Carl Grimes was once being shaped as the future of The Walking Dead, but that path ended in the eighth season when the character died after sacrificing himself to save Siddiq. The decision reportedly caught Chandler Riggs off-guard and closed off one of the franchise’s clearest succession plans.
The move matters now because The Walking Dead is still very much alive as a franchise, with AMC keeping the universe going through spinoffs that have already brought back several original cast members. Fear The Walking Dead launched in 2015, while Daryl Dixon stars Norman Reedus and Melissa McBride, Dead City relies on Lauren Cohan and Jeffrey Dean Morgan, and The Ones Who Live returned Andrew Lincoln’s Rick Grimes alongside Danai Gurira’s Michonne.
For much of the early and middle seasons, Rick Grimes’ son was given a lot of focus and seemed to be moving toward a successor role. That made Carl a natural candidate to carry the story forward in both the show and, in the comics, where he was also considered the future of the world built around The Walking Dead. But that development did not carry over to the TV series, and his death in the eighth season changed the franchise’s emotional center before the original show itself ended.

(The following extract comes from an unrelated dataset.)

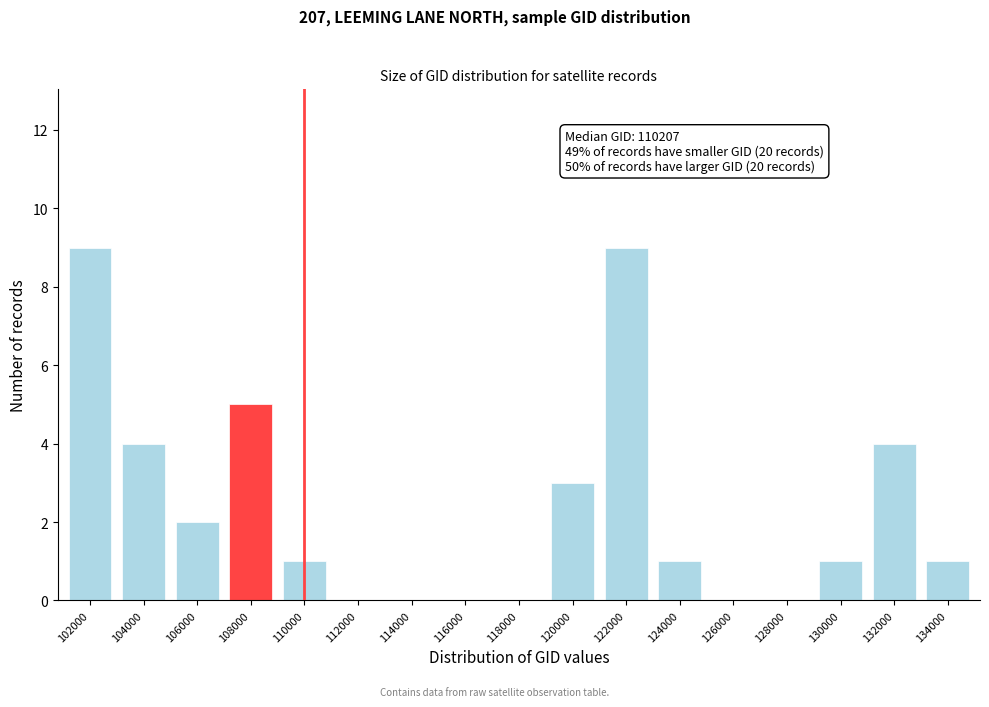

Reading right to left, what are all the values shown in this chart?

134000=1	132000=4	130000=1	128000=0	126000=0	124000=1	122000=9	120000=3	118000=0	116000=0	114000=0	112000=0	110000=1	108000=5	106000=2	104000=4	102000=9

The tension in that choice is that the universe survived without him. AMC ensured that The Walking Dead was given a new lease on life whenever the original series came to a close, and the spinoffs now do the work Carl was once expected to do: extend the story, bring back familiar faces and keep the shared world moving. The question was never whether the franchise could go on. It did. The question was who it would leave behind to make that continuation feel earned, and Carl Grimes was the answer the show ultimately took away.